ACTION ITEM:
Once the pictures have been removed, repeat the remainder of the records exactly.

Data entries:
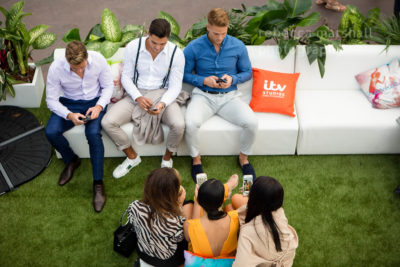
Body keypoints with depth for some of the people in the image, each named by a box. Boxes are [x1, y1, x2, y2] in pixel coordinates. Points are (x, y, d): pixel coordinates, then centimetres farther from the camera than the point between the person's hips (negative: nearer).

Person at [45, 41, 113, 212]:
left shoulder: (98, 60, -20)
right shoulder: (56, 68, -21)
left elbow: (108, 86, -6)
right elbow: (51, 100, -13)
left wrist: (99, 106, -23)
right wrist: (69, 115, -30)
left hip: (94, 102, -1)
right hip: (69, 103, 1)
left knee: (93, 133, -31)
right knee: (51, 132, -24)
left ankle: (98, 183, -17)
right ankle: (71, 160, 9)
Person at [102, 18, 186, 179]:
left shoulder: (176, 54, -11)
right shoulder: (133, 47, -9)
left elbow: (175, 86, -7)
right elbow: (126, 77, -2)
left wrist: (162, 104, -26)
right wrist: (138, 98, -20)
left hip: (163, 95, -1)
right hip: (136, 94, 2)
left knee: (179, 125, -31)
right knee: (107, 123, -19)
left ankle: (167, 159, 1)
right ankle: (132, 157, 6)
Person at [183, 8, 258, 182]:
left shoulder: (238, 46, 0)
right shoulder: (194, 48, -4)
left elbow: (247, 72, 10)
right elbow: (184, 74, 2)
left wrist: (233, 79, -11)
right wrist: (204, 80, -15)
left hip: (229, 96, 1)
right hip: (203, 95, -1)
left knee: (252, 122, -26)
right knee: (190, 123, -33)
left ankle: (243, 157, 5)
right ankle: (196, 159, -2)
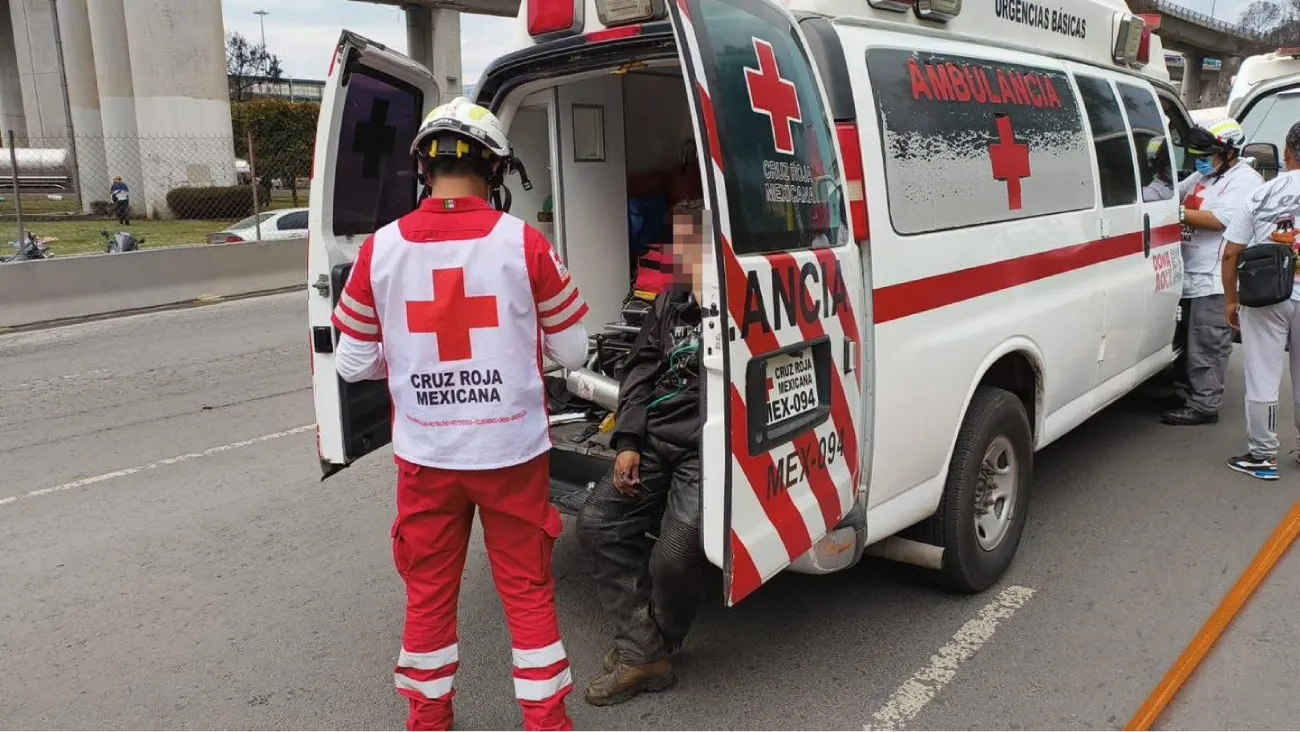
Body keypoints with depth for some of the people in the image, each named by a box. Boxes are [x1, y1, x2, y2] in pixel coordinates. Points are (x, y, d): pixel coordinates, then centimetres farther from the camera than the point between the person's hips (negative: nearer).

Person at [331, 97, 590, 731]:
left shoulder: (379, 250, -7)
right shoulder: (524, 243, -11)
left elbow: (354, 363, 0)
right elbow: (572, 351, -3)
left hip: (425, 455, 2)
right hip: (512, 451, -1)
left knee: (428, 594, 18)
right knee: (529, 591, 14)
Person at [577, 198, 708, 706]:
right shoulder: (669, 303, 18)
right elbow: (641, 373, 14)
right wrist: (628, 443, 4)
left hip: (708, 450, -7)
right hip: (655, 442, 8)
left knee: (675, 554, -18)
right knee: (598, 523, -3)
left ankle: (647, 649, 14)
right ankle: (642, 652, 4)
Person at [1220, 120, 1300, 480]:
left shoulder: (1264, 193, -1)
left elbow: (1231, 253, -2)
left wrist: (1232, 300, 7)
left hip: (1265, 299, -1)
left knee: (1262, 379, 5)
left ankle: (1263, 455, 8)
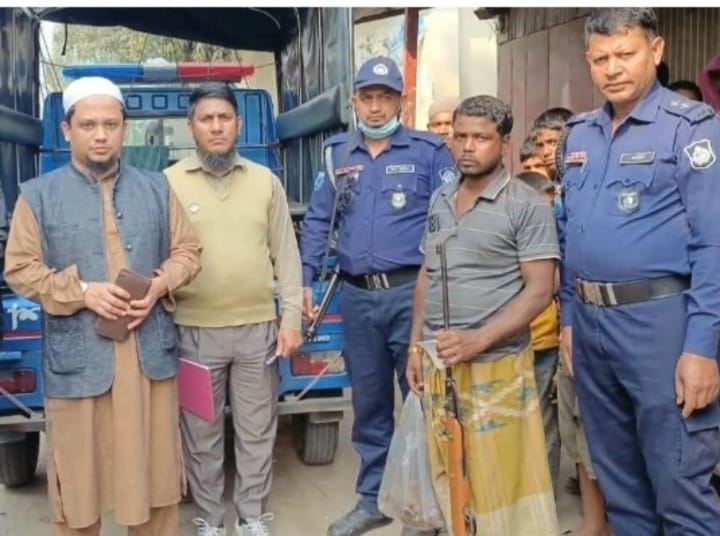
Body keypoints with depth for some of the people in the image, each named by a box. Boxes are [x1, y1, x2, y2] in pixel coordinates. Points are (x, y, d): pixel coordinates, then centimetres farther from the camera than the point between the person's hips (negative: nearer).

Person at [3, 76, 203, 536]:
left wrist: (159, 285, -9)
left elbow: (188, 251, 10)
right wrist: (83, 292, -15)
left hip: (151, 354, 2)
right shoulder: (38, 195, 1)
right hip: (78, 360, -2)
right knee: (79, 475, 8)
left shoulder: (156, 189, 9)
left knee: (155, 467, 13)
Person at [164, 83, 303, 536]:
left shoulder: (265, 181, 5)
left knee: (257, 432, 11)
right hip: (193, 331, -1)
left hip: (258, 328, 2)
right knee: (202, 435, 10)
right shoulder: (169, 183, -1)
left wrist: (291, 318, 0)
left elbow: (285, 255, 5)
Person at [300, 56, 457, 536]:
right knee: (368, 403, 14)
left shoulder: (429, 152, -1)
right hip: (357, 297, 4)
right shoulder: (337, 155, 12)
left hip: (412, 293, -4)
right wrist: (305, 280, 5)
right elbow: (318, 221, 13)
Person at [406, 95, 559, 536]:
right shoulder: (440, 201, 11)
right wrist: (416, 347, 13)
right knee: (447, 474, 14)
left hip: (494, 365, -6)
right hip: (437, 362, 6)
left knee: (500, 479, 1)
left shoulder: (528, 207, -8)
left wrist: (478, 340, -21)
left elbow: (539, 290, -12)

WRITTEN RESPONSE:
Body keypoints with depth for some of the people in the image, each named by a box. Boxes are [x1, y1, x2, y2] in pixel coordinates. Points are (x, y, d): pixel coordinates, then centimetres farther from the camera than the point between the person's hips (negative: nearer).

Person at [45, 41, 113, 212]:
left shoulder: (98, 60, -20)
right shoulder: (56, 68, -21)
left elbow: (108, 86, -6)
right elbow: (51, 100, -13)
left wrist: (99, 106, -23)
right wrist: (69, 115, -30)
left hip: (94, 102, -1)
right hip: (69, 103, 1)
left knee: (93, 133, -31)
right knee: (51, 132, -24)
left ankle: (98, 183, -17)
right ankle: (71, 160, 9)
Person at [102, 18, 186, 179]:
left shoulder: (176, 54, -11)
right shoulder: (133, 47, -9)
left elbow: (175, 86, -7)
right elbow: (126, 77, -2)
left wrist: (162, 104, -26)
right wrist: (138, 98, -20)
left hip: (163, 95, -1)
right hip: (136, 94, 2)
left knee: (179, 125, -31)
right knee: (107, 123, -19)
left ankle: (167, 159, 1)
right ankle: (132, 157, 6)
Person at [183, 8, 258, 182]:
left shoulder: (238, 46, 0)
right shoulder: (194, 48, -4)
left elbow: (247, 72, 10)
right elbow: (184, 74, 2)
left wrist: (233, 79, -11)
right wrist: (204, 80, -15)
left hip: (229, 96, 1)
right hip: (203, 95, -1)
left knee: (252, 122, -26)
right knee: (190, 123, -33)
left ankle: (243, 157, 5)
right ankle: (196, 159, -2)
Body keypoints with depth for some of the people in the image, each named by a box. Boxes are [x1, y1, x2, y2] in pixel coordinates. Points are (x, y, d): pixel coordinates, then centimetres farther from the camera than the point between the person's hips (negative: nearer).

Person at [331, 97, 590, 731]:
left shoulder: (379, 250, -7)
right shoulder: (524, 243, -11)
left elbow: (354, 363, 0)
right elbow: (572, 351, -3)
left hip: (425, 455, 2)
right hip: (512, 451, -1)
left knee: (428, 594, 18)
right knee: (529, 591, 14)
Person at [577, 198, 708, 706]:
right shoulder: (669, 303, 18)
right elbow: (641, 373, 14)
right wrist: (628, 443, 4)
left hip: (708, 450, -7)
right hip: (655, 442, 8)
left knee: (675, 554, -18)
right knee: (598, 523, -3)
left ankle: (647, 649, 14)
right ankle: (642, 652, 4)
Person at [1220, 120, 1300, 480]:
left shoulder: (1264, 193, -1)
left elbow: (1231, 253, -2)
left wrist: (1232, 300, 7)
left hip: (1265, 299, -1)
left knee: (1262, 379, 5)
left ankle: (1263, 455, 8)
Body keypoints with depth for some of the people in the image, each named by a box. Boxes are [x1, y1, x2, y2] in pixel coordinates. Points are (x, y, d): pixel coordinates, then centimetres farther from the camera than the point between the person's hips (negative: nearer).

Person at [3, 76, 203, 536]:
left wrist: (159, 285, -9)
left elbow: (188, 251, 10)
right wrist: (83, 292, -15)
left hip: (151, 354, 2)
right shoulder: (38, 195, 1)
right hip: (78, 360, -2)
right knee: (79, 475, 8)
left shoulder: (156, 189, 9)
left knee: (155, 467, 13)
Person at [164, 83, 303, 536]:
left shoulder: (265, 181, 5)
left knee: (257, 432, 11)
right hip: (193, 331, -1)
left hip: (258, 328, 2)
right knee: (202, 435, 10)
right shoulder: (169, 183, -1)
left wrist: (291, 318, 0)
left elbow: (285, 255, 5)
Person at [300, 56, 457, 536]:
right knee: (368, 403, 14)
left shoulder: (429, 152, -1)
right hip: (357, 297, 4)
right shoulder: (337, 155, 12)
left hip: (412, 293, -4)
right wrist: (305, 280, 5)
right elbow: (318, 221, 13)
Person at [406, 95, 559, 536]:
right shoulder: (440, 201, 11)
right wrist: (416, 347, 13)
right knee: (447, 474, 14)
left hip: (494, 365, -6)
right hip: (437, 362, 6)
left knee: (500, 479, 1)
left shoulder: (528, 207, -8)
left wrist: (478, 340, -21)
left elbow: (539, 290, -12)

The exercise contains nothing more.